Top of SELECTED PASSAGE

This project is set up so that code which could be reused in other projects is in the main `sae_spelling` package, and code specific to the experiments in the paper are in `sae_spelling.experiments`. In the future, we may move some of these utilities to their own library. The `sae_spelling` package is structured as follows:

- `sae_spelling.feature_attribution`: Code for running SAE feature attribution experiments. Attribution tries to estimate the effect a latent has on the model output. Main exports include:
  - `calculate_feature_attribution()`
  - `calculate_integrated_gradient_attribution_patching()`
- `sae_spelling.feature_ablation`: Code for running SAE feature ablation experiments. This involves ablating each firing SAE latent on a prompt to see how it affects a downstream metric (e.g. if the model knows the first letter of a token). The main function in this module is:
  - `calculate_individual_feature_ablations()`
- `sae_spelling.probing`: Code for training logistic-regression probes in Torch. Some helpful exports from this module are:
  - `train_multi_probe()`: train a multi-class binary probe
  - `train_binary_probe()`: train a binary probe (same as the multi-class probe, but with only one class)
- `sae_spelling.prompting`: Code for generating ICL prompts, mainly focussed on spelling. Some helpful exports from this module are:
  - `create_icl_prompt()`
  - `spelling_formatter()`: formatter which outputs the spelling of a token
  - `first_letter_formatter()`: formatter which outputs the first letter of a token
- `sae_spelling.vocab`: Helpers for working with token-vocabularies. Some helpful exports from this module are:
  - `get_alpha_tokens()`: Filter tokens from tokenizer vocab which are alphabetic
- `sae_spelling.sae_utils`: Helpers for working with SAEs. Main exports include:
  - `apply_saes_and_run()`: Apply SAEs to a model and run on a prompt. Allows providing a list of hooks and optionally track activation gradients. This is used in attribution and ablation experiments.

Bottom of SELECTED PASSAGE
Top of GIVEN RECORDS

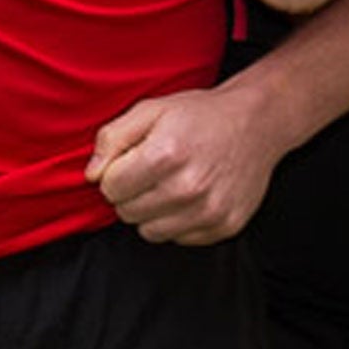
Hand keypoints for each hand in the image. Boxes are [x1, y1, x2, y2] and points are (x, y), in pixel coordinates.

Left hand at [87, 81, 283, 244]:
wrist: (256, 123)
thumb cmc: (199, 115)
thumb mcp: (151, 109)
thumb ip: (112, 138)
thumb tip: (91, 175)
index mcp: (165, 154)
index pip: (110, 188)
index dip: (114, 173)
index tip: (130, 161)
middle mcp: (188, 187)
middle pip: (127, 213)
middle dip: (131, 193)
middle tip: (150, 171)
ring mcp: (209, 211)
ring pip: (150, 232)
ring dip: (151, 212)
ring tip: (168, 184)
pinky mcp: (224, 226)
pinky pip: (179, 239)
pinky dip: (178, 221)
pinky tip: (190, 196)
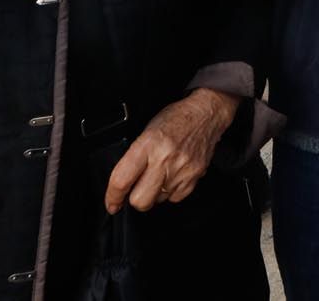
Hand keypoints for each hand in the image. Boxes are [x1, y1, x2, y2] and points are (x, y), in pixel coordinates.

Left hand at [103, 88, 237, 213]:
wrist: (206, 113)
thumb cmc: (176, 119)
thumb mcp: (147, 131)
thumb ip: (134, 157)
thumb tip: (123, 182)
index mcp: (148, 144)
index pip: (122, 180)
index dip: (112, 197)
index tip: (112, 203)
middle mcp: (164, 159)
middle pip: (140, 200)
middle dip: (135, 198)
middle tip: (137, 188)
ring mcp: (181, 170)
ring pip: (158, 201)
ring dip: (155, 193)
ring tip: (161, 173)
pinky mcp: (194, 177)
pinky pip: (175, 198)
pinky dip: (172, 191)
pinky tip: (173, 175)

Bottom of GIVEN RECORDS

__WHAT TO WORK ON__:
(1) Put this sentence from the sae_spelling package overview into Spanish: "Attribution tries to estimate the effect a latent has on the model output."
(2) In the sae_spelling package overview, which module contains the code for training logistic-regression probes in Torch?
(3) Carry on with the sae_spelling package overview from the point where it stops.
The material comes from a separate source.

__PER-TASK OUTPUTS__:
(1) La atribución intenta estimar el efecto que un latente tiene sobre la salida del modelo.

(2) `sae_spelling.probing`

(3)
- `sae_spelling.spelling_grader`: Code for grading spelling prompts. Some helpful exports from this module are:
  - `SpellingGrader`: Class for grading model performing on spelling prompts
- `sae_spelling.feature_absorption_calculator`: Code for calculating feature absorption. Some helpful exports from this module are:
  - `FeatureAbsorptionCalculator`

### Experiments

We include the following experiments from the paper in the `sae_spelling.experiments` package:

- `sae_spelling.experiments.latent_evaluation`: This experiment finds the top SAE latent for each first-letter spelling task, and evaluates the latent's performance relative to a LR probe.
- `sae_spelling.experiments.k_sparse_probing`: This experiment trains k-sparse probes on the first-letter task, and evaluates the performance with increasing value of `k`. This is used to detect feature splitting.
- `sae_spelling.experiments.feature_absorption`: This experiment attempts to quantify feature absorption on the first-letter task across SAEs.

These experiments each include a main "runner" function to run the experiment. These runners will only create data-frames and save them to disk, but won't generate plots. Experiments packages include helpers for generating the plots in the paper, but these plots require tex to be installed, so we don't generate plots by default.

## Development

This project uses [Ruff](https://docs.astral.sh/ruff/) for linting and formatting, [Pyright](https://github.com/microsoft/pyright) for type checking, and [Pytest](https://docs.pytest.org/en/stable/) for testing.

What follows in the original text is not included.